POLECENIE: Przepisz poniższe wpisy, zamieniając „locality” na „place” i nie zmieniając niczego poza tym. Pomiń obrazy.

ZESTAW WPISÓW:

=-=-=-=-=

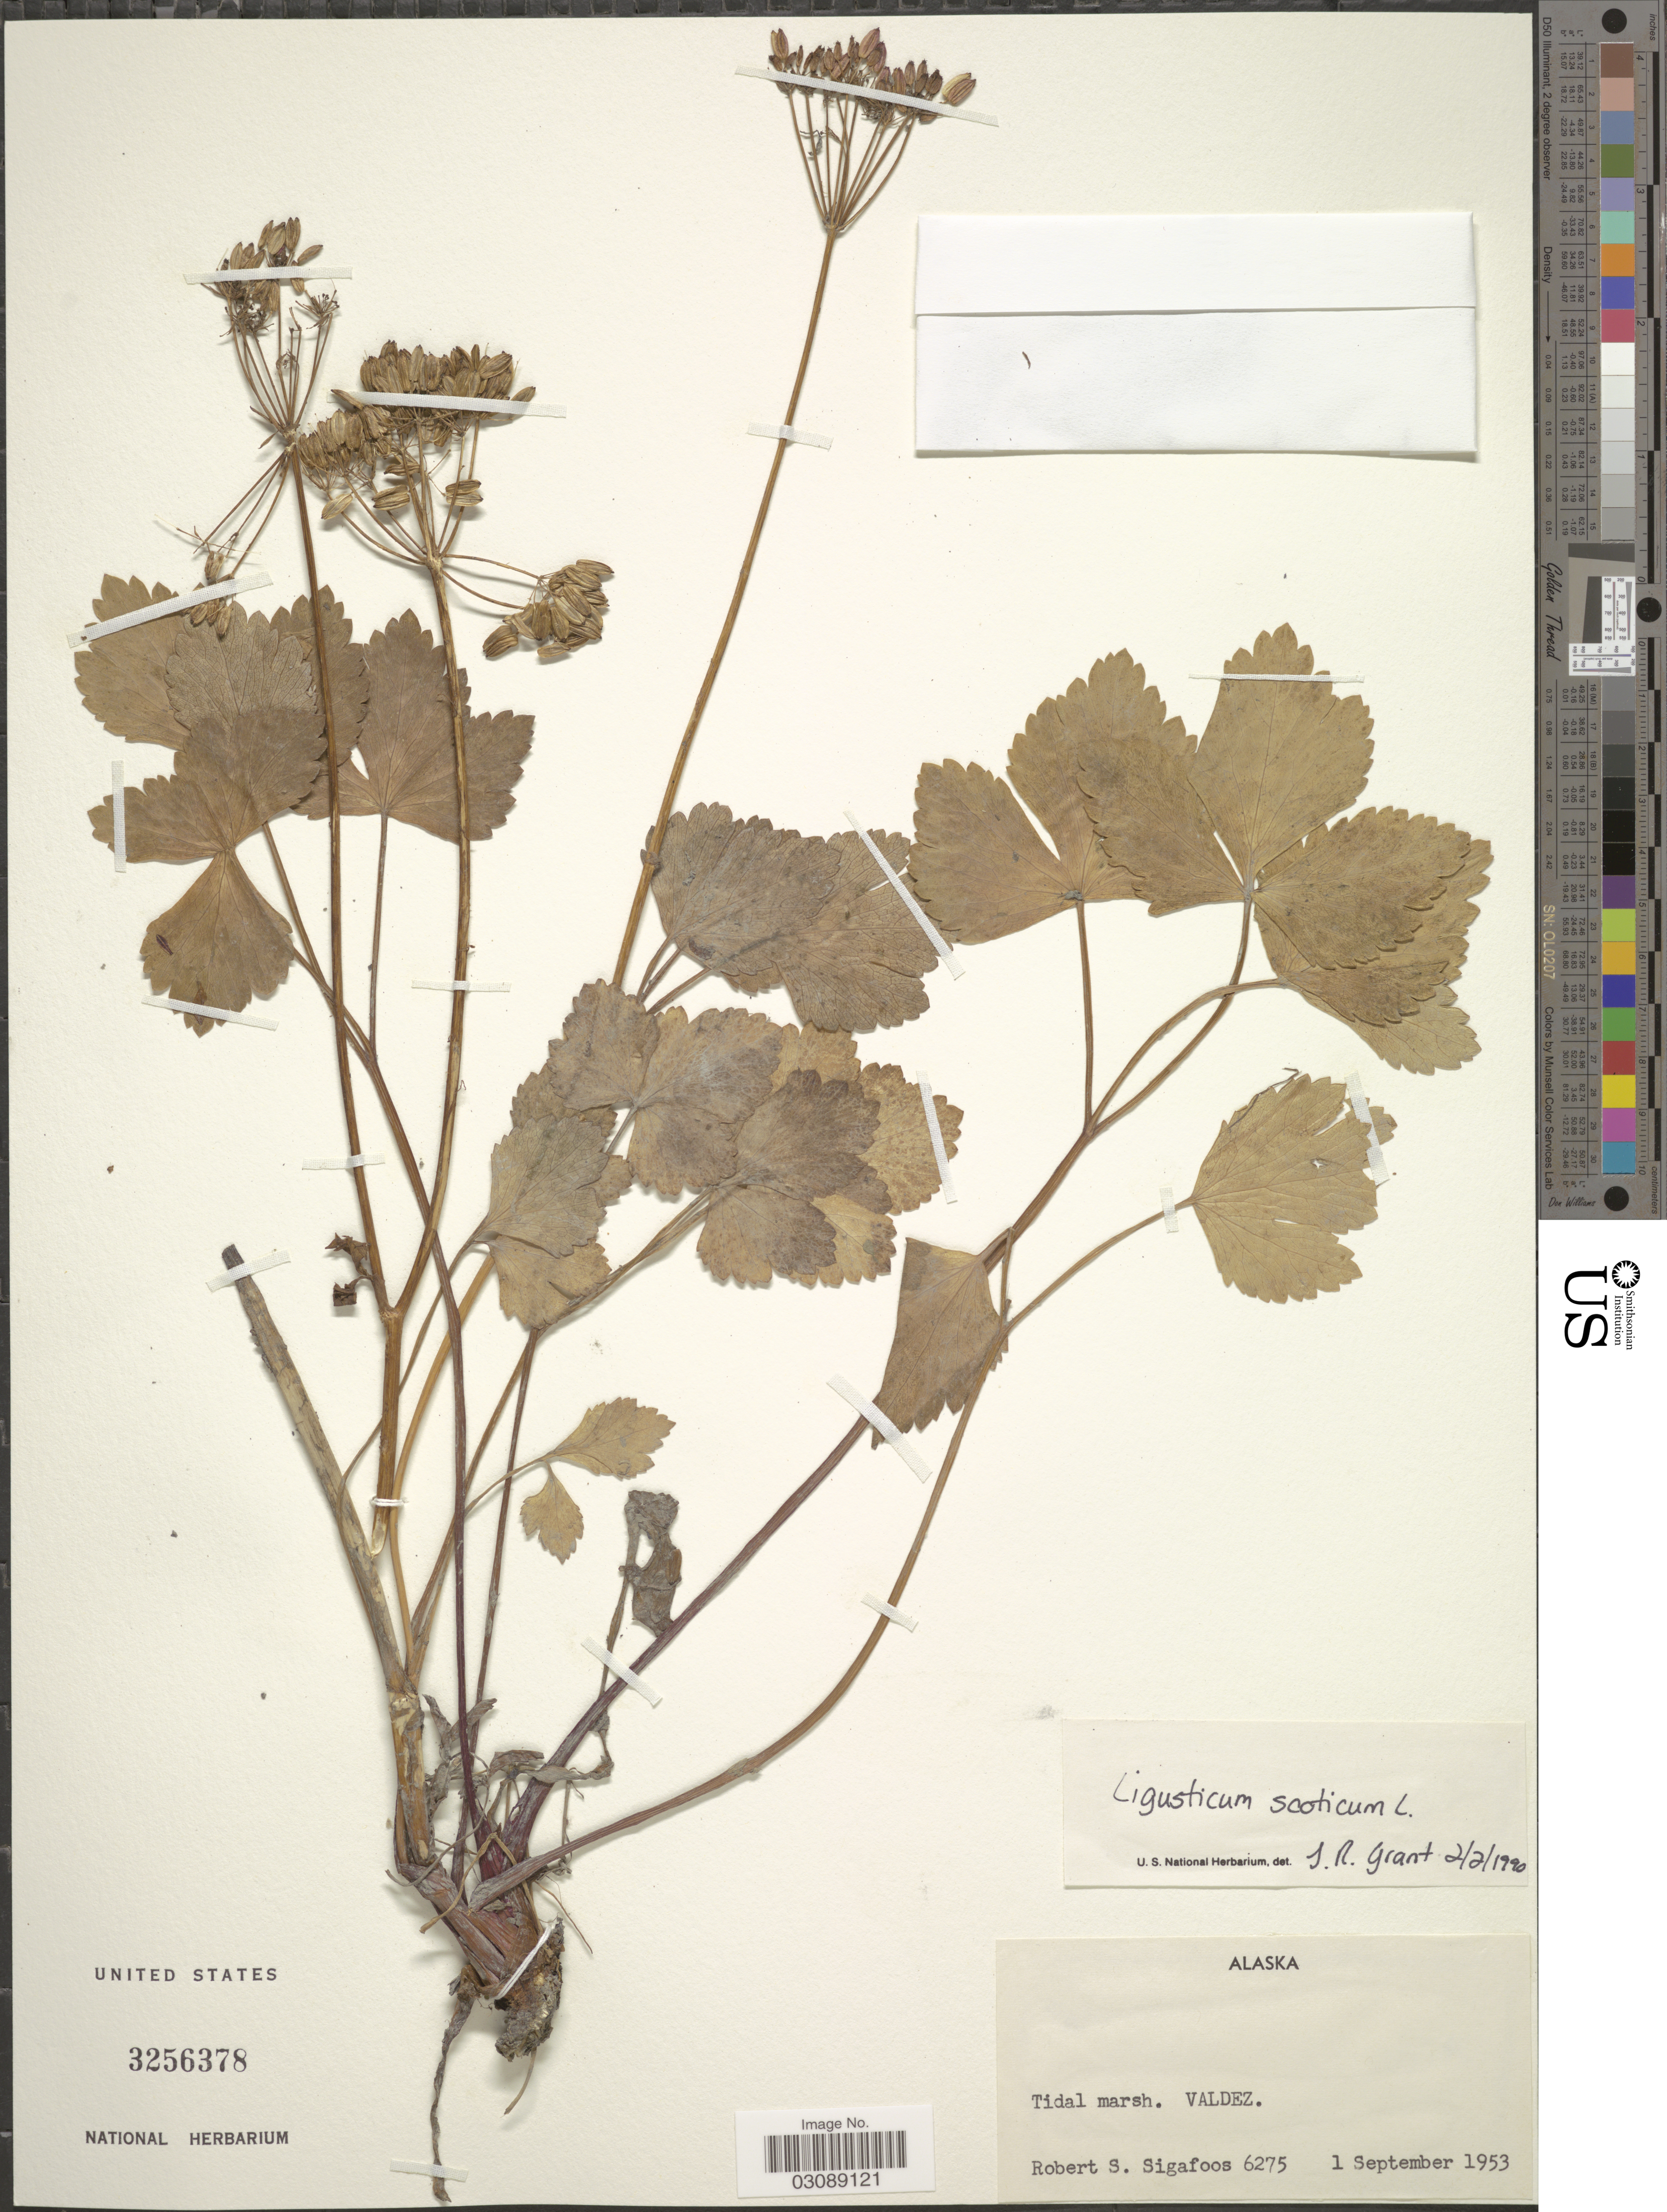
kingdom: Plantae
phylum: Tracheophyta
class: Magnoliopsida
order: Apiales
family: Apiaceae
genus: Ligusticum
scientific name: Ligusticum scoticum subsp. hultenii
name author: (Fernald) Calder & Roy L. Taylor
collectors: R. Sigafoos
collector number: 6275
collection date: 1953-09-01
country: United States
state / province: Alaska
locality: Tidal marsh. Valdez.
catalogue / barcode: US 3256378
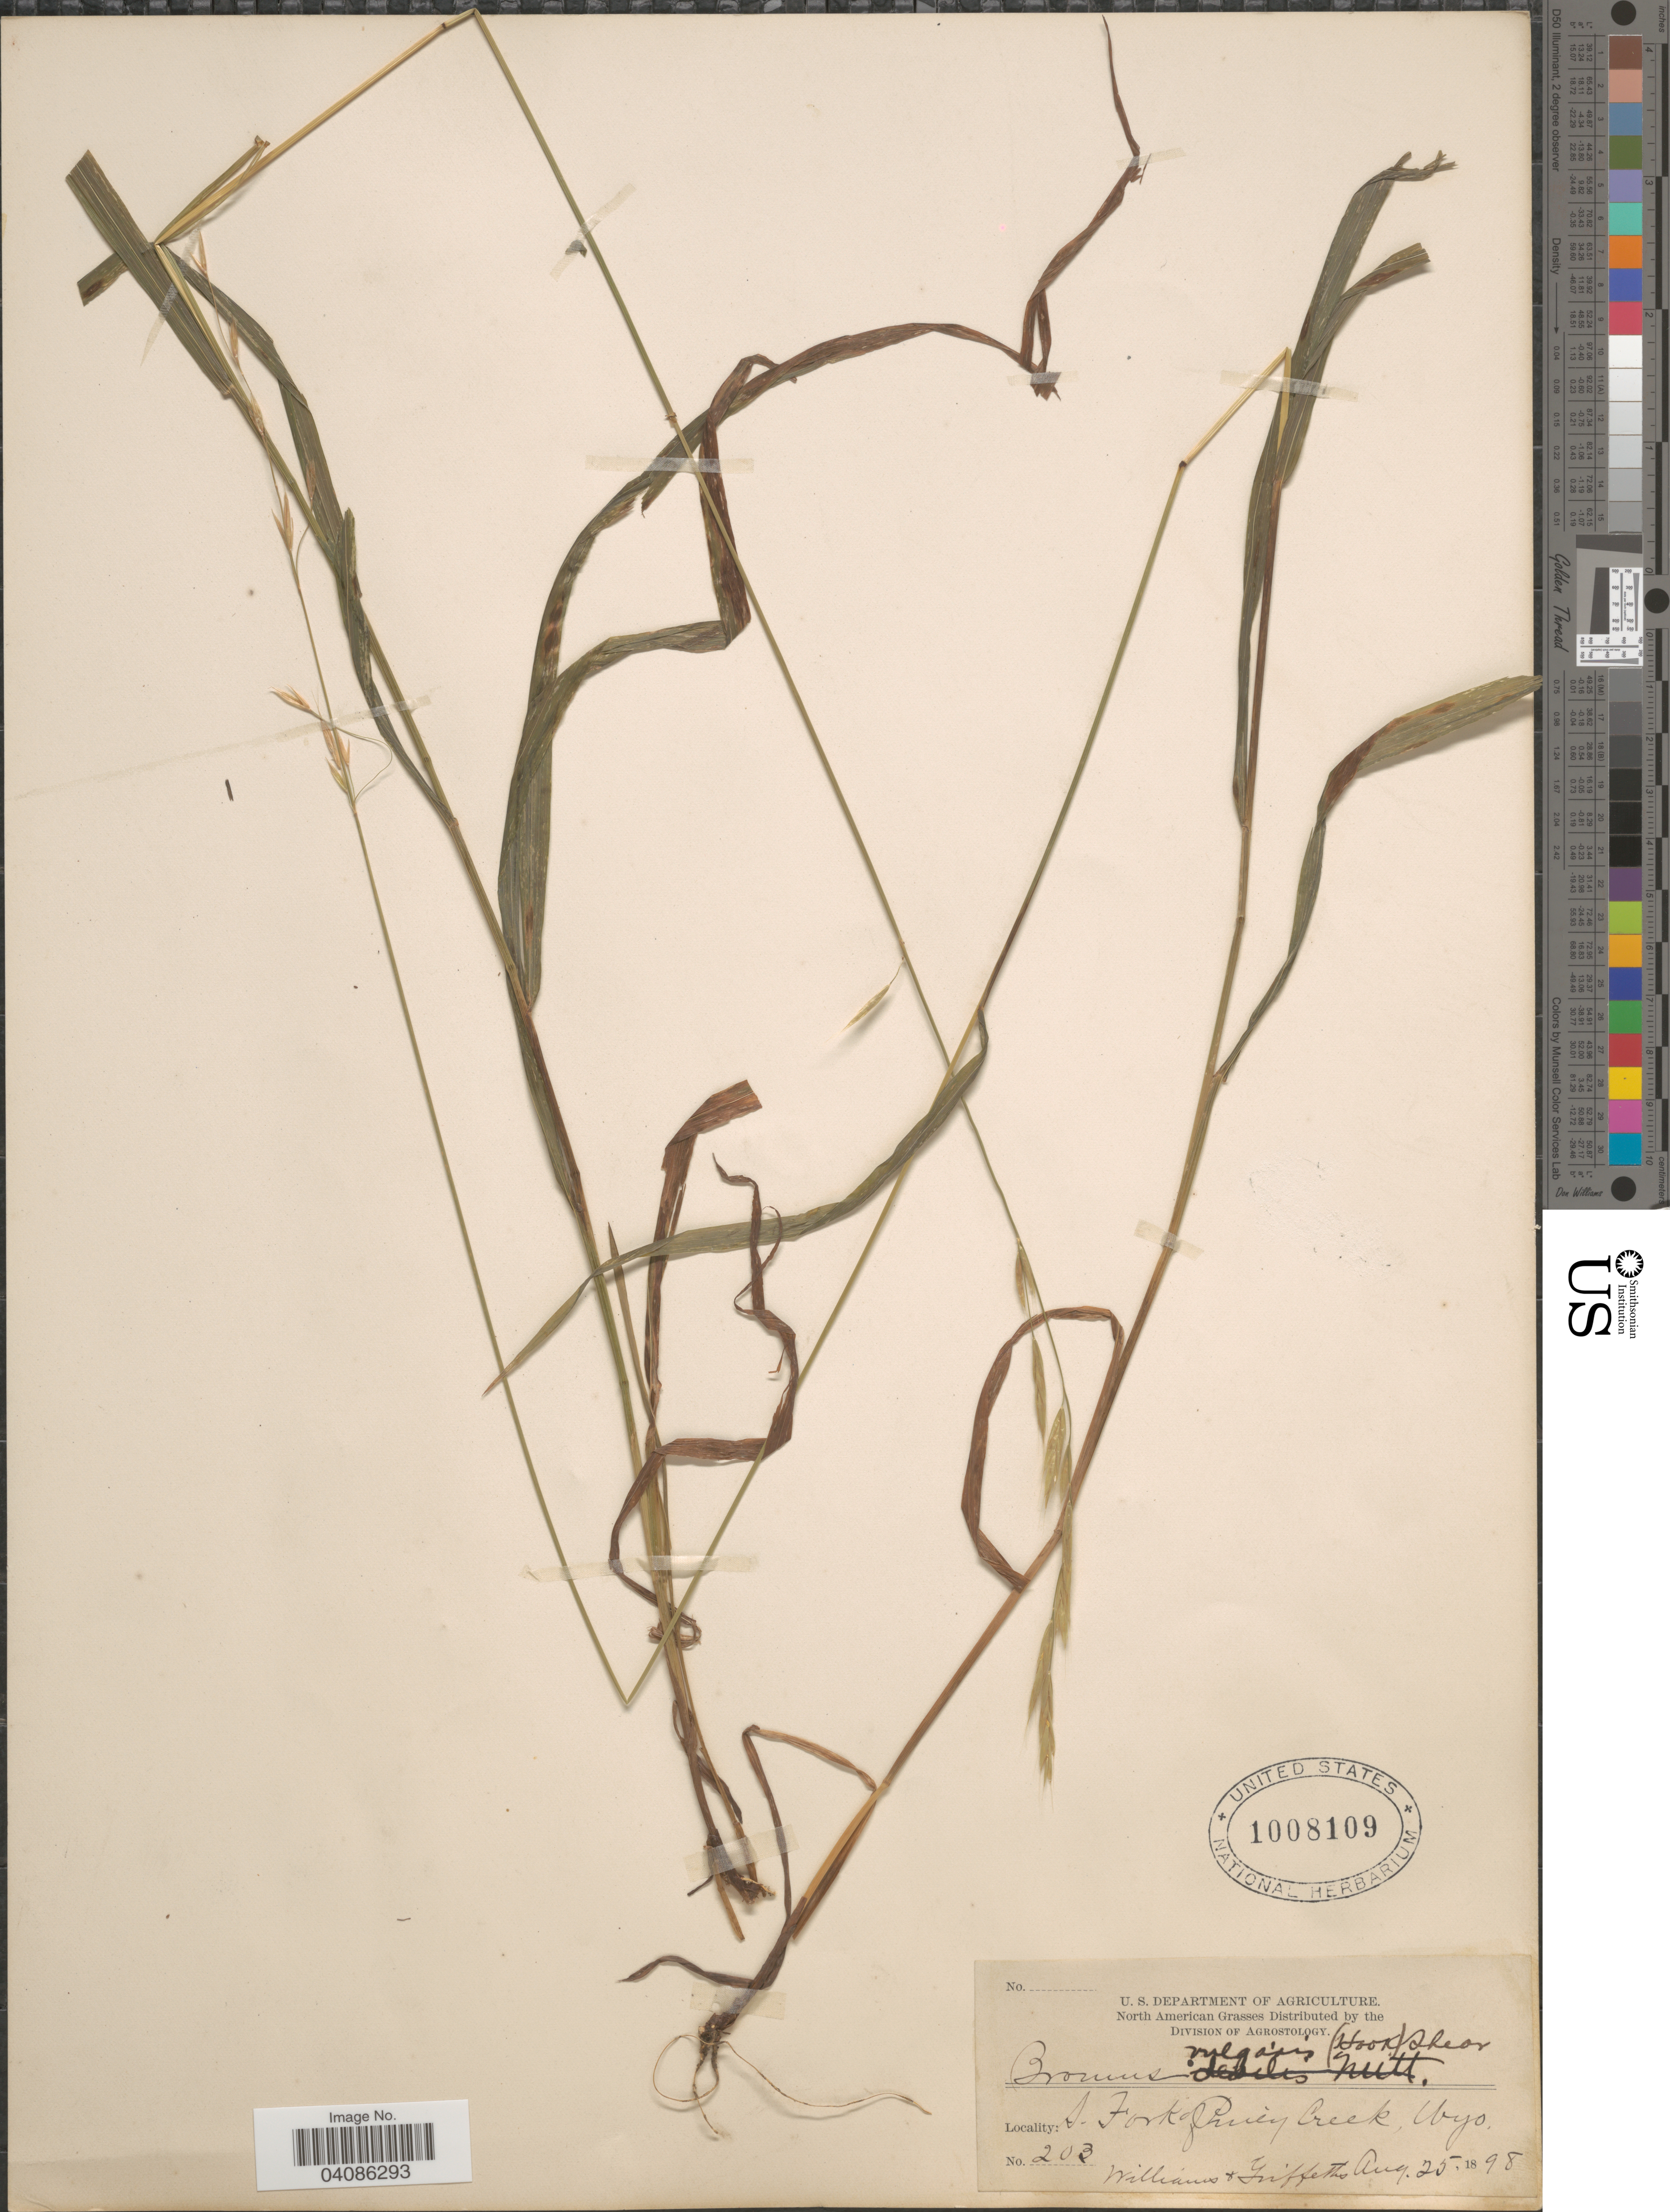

=-=-=-=-=

ROZWIĄZANIE:
kingdom: Plantae
phylum: Tracheophyta
class: Magnoliopsida
order: Apiales
family: Apiaceae
genus: Ligusticum
scientific name: Ligusticum scoticum subsp. hultenii
name author: (Fernald) Calder & Roy L. Taylor
collectors: R. Sigafoos
collector number: 6275
collection date: 1953-09-01
country: United States
state / province: Alaska
place: Tidal marsh. Valdez.
catalogue / barcode: US 3256378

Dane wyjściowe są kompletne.